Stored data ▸
+++

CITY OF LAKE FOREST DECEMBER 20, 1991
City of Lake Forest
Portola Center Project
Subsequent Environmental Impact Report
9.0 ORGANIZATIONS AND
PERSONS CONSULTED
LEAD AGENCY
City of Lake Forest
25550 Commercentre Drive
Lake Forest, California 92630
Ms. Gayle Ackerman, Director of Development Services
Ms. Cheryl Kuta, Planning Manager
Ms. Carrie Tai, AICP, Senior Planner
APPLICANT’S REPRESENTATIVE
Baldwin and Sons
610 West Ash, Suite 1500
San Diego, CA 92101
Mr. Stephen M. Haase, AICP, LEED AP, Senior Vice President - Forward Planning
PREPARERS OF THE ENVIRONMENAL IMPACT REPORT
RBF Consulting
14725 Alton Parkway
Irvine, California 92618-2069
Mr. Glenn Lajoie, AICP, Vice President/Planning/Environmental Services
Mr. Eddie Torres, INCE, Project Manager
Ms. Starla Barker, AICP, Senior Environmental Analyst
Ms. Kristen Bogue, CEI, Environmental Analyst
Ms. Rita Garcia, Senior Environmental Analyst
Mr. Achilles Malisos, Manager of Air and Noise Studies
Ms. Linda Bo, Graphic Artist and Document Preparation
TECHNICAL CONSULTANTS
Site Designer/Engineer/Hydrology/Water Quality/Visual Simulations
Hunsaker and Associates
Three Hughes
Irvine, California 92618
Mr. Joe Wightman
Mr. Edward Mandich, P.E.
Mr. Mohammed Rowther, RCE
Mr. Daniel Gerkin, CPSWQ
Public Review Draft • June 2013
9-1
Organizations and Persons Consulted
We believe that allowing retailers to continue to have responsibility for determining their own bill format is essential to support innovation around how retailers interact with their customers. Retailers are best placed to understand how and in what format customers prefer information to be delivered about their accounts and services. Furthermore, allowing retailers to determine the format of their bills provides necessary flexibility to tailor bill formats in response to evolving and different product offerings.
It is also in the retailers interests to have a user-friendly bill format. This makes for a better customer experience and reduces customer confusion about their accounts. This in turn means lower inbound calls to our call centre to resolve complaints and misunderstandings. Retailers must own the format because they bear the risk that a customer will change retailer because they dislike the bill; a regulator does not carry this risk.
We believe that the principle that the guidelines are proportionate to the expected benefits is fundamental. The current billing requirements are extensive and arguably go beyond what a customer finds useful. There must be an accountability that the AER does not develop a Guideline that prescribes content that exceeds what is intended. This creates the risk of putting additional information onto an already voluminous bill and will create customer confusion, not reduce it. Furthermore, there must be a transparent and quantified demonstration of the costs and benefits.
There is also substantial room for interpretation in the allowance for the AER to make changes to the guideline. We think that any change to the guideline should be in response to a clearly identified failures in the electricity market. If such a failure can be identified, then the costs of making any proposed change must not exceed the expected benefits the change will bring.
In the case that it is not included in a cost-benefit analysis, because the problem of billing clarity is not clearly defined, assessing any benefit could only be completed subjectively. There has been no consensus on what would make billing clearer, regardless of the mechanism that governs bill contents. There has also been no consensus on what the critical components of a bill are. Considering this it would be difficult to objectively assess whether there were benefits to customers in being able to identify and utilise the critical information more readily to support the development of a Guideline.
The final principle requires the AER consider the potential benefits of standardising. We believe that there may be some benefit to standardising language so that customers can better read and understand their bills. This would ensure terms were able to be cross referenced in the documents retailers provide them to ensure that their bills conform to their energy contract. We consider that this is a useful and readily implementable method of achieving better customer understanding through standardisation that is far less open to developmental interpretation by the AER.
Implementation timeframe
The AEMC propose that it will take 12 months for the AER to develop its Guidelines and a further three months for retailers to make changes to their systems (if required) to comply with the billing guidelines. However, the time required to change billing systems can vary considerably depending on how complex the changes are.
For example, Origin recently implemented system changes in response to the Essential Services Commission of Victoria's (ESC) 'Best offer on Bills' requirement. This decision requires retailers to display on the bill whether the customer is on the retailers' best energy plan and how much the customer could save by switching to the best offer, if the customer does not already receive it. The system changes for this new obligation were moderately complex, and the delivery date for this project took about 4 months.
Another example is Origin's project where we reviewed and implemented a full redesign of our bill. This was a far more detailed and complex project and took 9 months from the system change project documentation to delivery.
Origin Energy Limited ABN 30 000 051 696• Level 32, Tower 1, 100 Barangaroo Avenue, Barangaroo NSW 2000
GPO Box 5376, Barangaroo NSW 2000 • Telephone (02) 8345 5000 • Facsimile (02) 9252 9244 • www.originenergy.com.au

+++

Activity ▸
Give only how many lines above hold "Senior".

Result of the exercise ▸
4